Afghan President Karzai told the same thing at a news conference in Kabul on 7/29/2010 after WikiLeaks leaks: “The time has come for our international allies to know that the war against terrorism is not in Afghanistan’s homes and villages. But rather this war is in the sanctuaries, funding centers and training places of terrorism which are in Pakistan. Our international allies have the ability to destroy these Pakistani sanctuaries, but the question is why they are not doing it?“
Why, indeed?
With an ally like Pakistan, US never had a chance of winning in Afghanistan.
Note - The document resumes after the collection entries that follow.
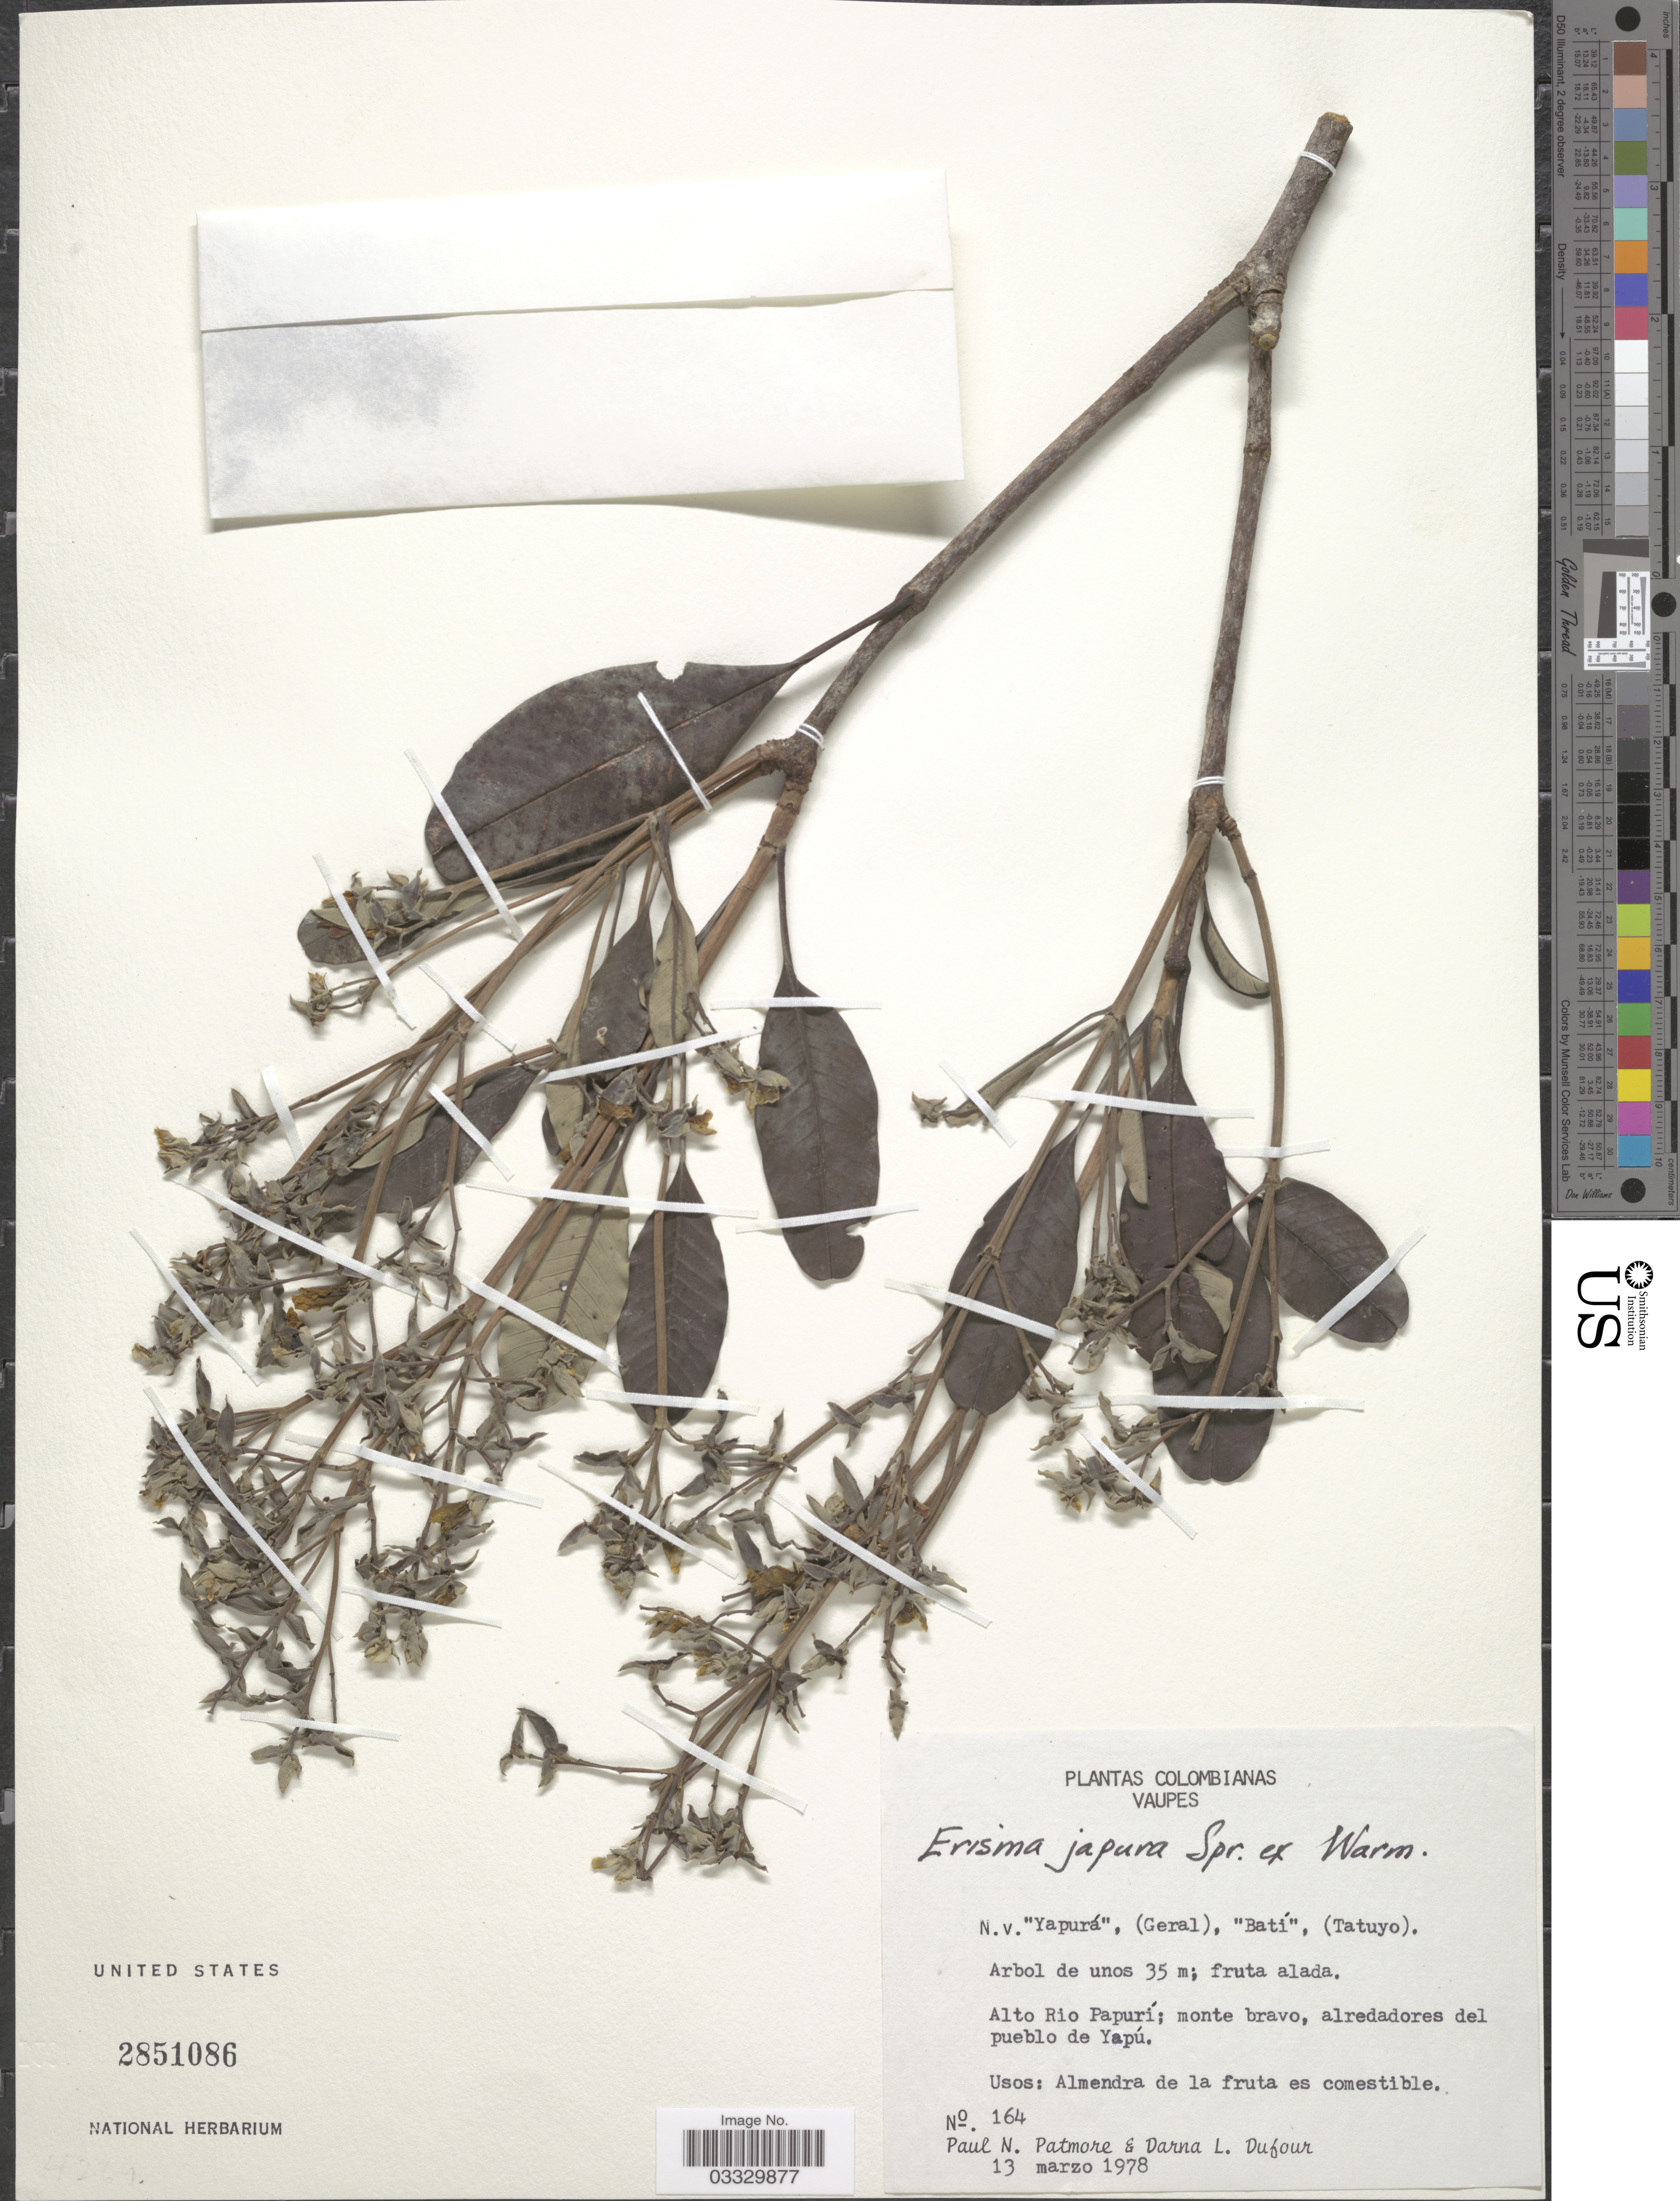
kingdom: Plantae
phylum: Tracheophyta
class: Magnoliopsida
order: Myrtales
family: Vochysiaceae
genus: Erisma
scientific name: Erisma japura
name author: Spruce ex Warm. in Mart.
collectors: P. Patmore & D. Dufour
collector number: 164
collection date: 1978-03-13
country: Colombia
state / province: Vaupés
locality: Alto Rio Papurí; monte bravo, alredadores del pueblo de Yapú.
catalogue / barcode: US 2851086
Pakistan goverment has some control over this and they know that by closing the border it will only lead the "mafia" and Taliban and other groups to attack the trucks to be honest since the very first day when NATO put insurances on theses goods they were going to start to blow up the money is there for the taking so ripping of NATO and the US is easy for the contractors who make a killing of this to be honest i am looking for office manager jobs in the country at the moment i my as well join the contractors there seems to be more money in this any way!
After a long time, a very realistic article in FP.
Those sceptics about Insurance scam etc., should know that you are dealing here with world's most corrut country. Mark, COUNTRY. Not just Govt. EVERY part of the society is corrupt and such things do happen (as in countries with high corruption, say Nigeria) in real life.
However, to assume that attacks on tankers in last week were insurance scam is unreal. Obviously it was a BLACKMAIL by Pak Army (and its children - ISI, Taliban or should I say Pakiban?).
Yes, Bargaining between US and Pak govt will happen.
Lets hope this makes a way for US to find a solution to blackmaining rather then just pay off to the blackmailer.
What actually happens, only time will tell the truth!